My problem is finding a positive number $K$ (possibly depend on $k$) such that \begin{equation} \|r(A)\|_2 \leq K \sup_{x \in \mathbb{R}} |r(x)|. \end{equation}
Now I have get that \begin{equation} r(A) = \begin{bmatrix} r(a) & r'(a) \\ 0 & r(a) \end{bmatrix} \end{equation} and $\|r(A)\|_2 \leq \sqrt{2}\|r(A)\|_1 = \sqrt{2}(|r(a)| + |r'(a)|)$. Thus I guess that there may exist a positive number $K_1$ (possibly depend on $k$) such that \begin{equation} |r'(a)| \leq K_1 \sup_{x \in \mathbb{R}} |r(x)|. \end{equation} However, I don't know how to prove or disprove this conjecture. If anyone knows how to do this, I'll thank you in advance.

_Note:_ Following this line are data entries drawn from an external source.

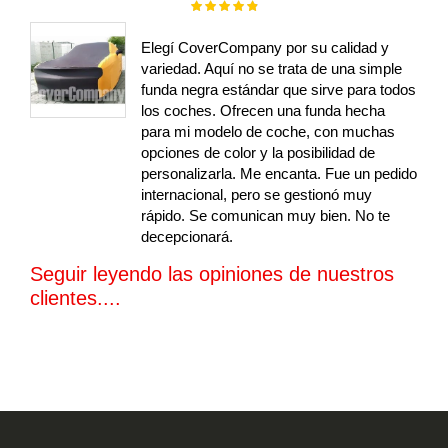
Rating:
100%
Elegí CoverCompany por su calidad y
variedad. Aquí no se trata de una simple
funda negra estándar que sirve para todos
los coches. Ofrecen una funda hecha
para mi modelo de coche, con muchas
opciones de color y la posibilidad de
personalizarla. Me encanta. Fue un pedido
internacional, pero se gestionó muy
rápido. Se comunican muy bien. No te
decepcionará.
Seguir leyendo las opiniones de nuestros
clientes....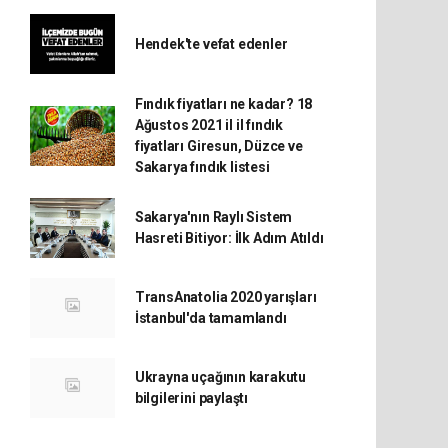
Hendek'te vefat edenler
Fındık fiyatları ne kadar? 18
Ağustos 2021 il il fındık
fiyatları Giresun, Düzce ve
Sakarya fındık listesi
Sakarya'nın Raylı Sistem
Hasreti Bitiyor: İlk Adım Atıldı
TransAnatolia 2020 yarışları
İstanbul'da tamamlandı
Ukrayna uçağının karakutu
bilgilerini paylaştı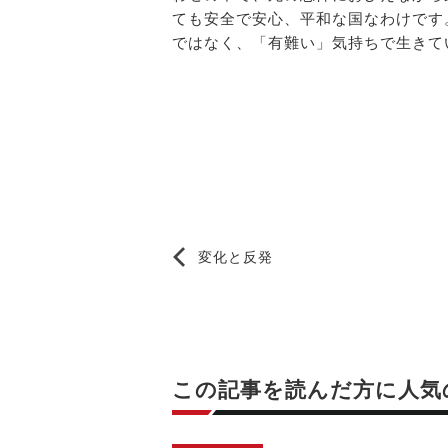
ても安全で安心、平和な国なわけです
ではなく、「有難い」気持ちで生きて
変化と反発
この記事を読んだ方に
人気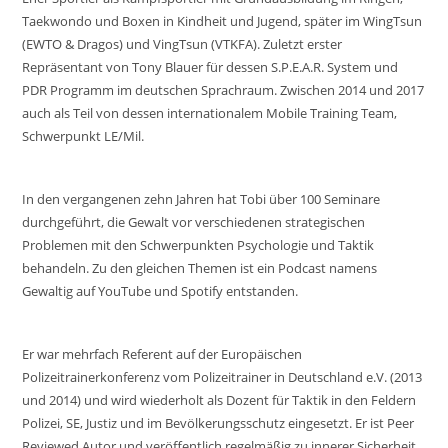
Taekwondo und Boxen in Kindheit und Jugend, später im WingTsun
(EWTO & Dragos) und VingTsun (VTKFA). Zuletzt erster
Repräsentant von Tony Blauer für dessen S.P.E.A.R. System und
PDR Programm im deutschen Sprachraum. Zwischen 2014 und 2017
auch als Teil von dessen internationalem Mobile Training Team,
Schwerpunkt LE/Mil.
In den vergangenen zehn Jahren hat Tobi über 100 Seminare
durchgeführt, die Gewalt vor verschiedenen strategischen
Problemen mit den Schwerpunkten Psychologie und Taktik
behandeln. Zu den gleichen Themen ist ein Podcast namens
Gewaltig auf YouTube und Spotify entstanden.
Er war mehrfach Referent auf der Europäischen
Polizeitrainerkonferenz vom Polizeitrainer in Deutschland e.V. (2013
und 2014) und wird wiederholt als Dozent für Taktik in den Feldern
Polizei, SE, Justiz und im Bevölkerungsschutz eingesetzt. Er ist Peer
Reviewed Autor und veröffentlich regelmäßig zu innerer Sicherheit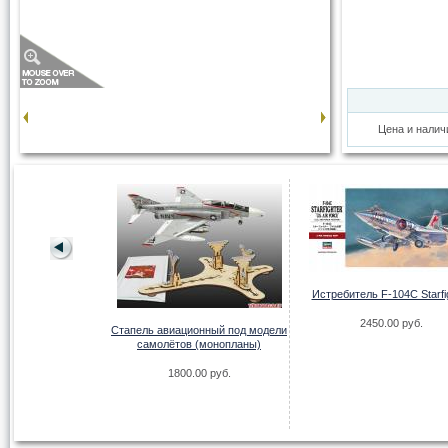
Цена и налич
Истребитель F-104C Starfi
т МиГ-17ПФ
2450.00 руб.
.00 руб.
Стапель авиационный под модели
самолётов (монопланы)
1800.00 руб.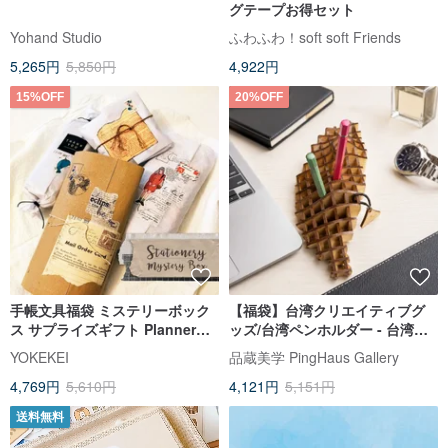
グテープお得セット
Yohand Studio
ふわふわ！soft soft Friends
5,265円
5,850円
4,922円
15%OFF
20%OFF
手帳文具福袋 ミステリーボック
【福袋】台湾クリエイティブグ
ス サプライズギフト Planner
ッズ/台湾ペンホルダー - 台湾イ
Mystery Box
メージ/外国人ゲストへのお土産/
YOKEKEI
品蔵美学 PingHaus Gallery
海外出張ギフト
4,769円
5,610円
4,121円
5,151円
送料無料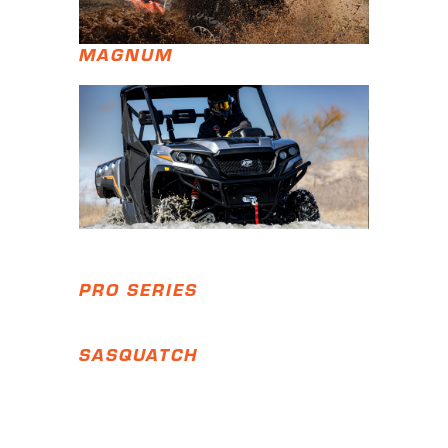
MAGNUM
PRO SERIES
SASQUATCH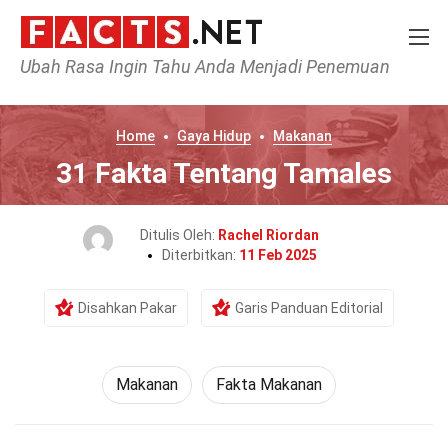
Ubah Rasa Ingin Tahu Anda Menjadi Penemuan
Home
Gaya Hidup
Makanan
31 Fakta Tentang Tamales
Ditulis Oleh:
Rachel Riordan
Diterbitkan:
11 Feb 2025
Disahkan Pakar
Garis Panduan Editorial
Makanan
Fakta Makanan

Now, I think there is no positive number $K_1$(possibly depend on $k$) such that \begin{equation} |r'(a)| \leq K_1 \sup_{x \in \mathbb{R}} |r(x)|. \end{equation}
For example, let $r(z) := \frac{z-a}{z-a+t \mathbf{i}}$, where $t > 0$ is a real number, and $\mathbf{i} = \sqrt{-1} $. Then it is easy to get that \begin{equation} \sup_{x \in \mathbb{R}} |r(x)| = \lim_{x \rightarrow \infty} |r(x)| = 1. \end{equation} However, $r'(z) = \frac{t\mathbf{i}}{(z-a+t \mathbf{i})^2}$ on $\mathbb{R}$, this means that \begin{equation} \sup_{x \in \mathbb{R}} |r'(x)| = |r'(a)| = \frac{1}{t} = \frac{1}{t}\sup_{x \in \mathbb{R}} |r(x)|. \end{equation} If let $t \rightarrow 0_{+}$, then it implies that \begin{equation} \frac{|r'(a)|}{\sup_{x \in \mathbb{R}} |r(x)|} \rightarrow +\infty. \end{equation}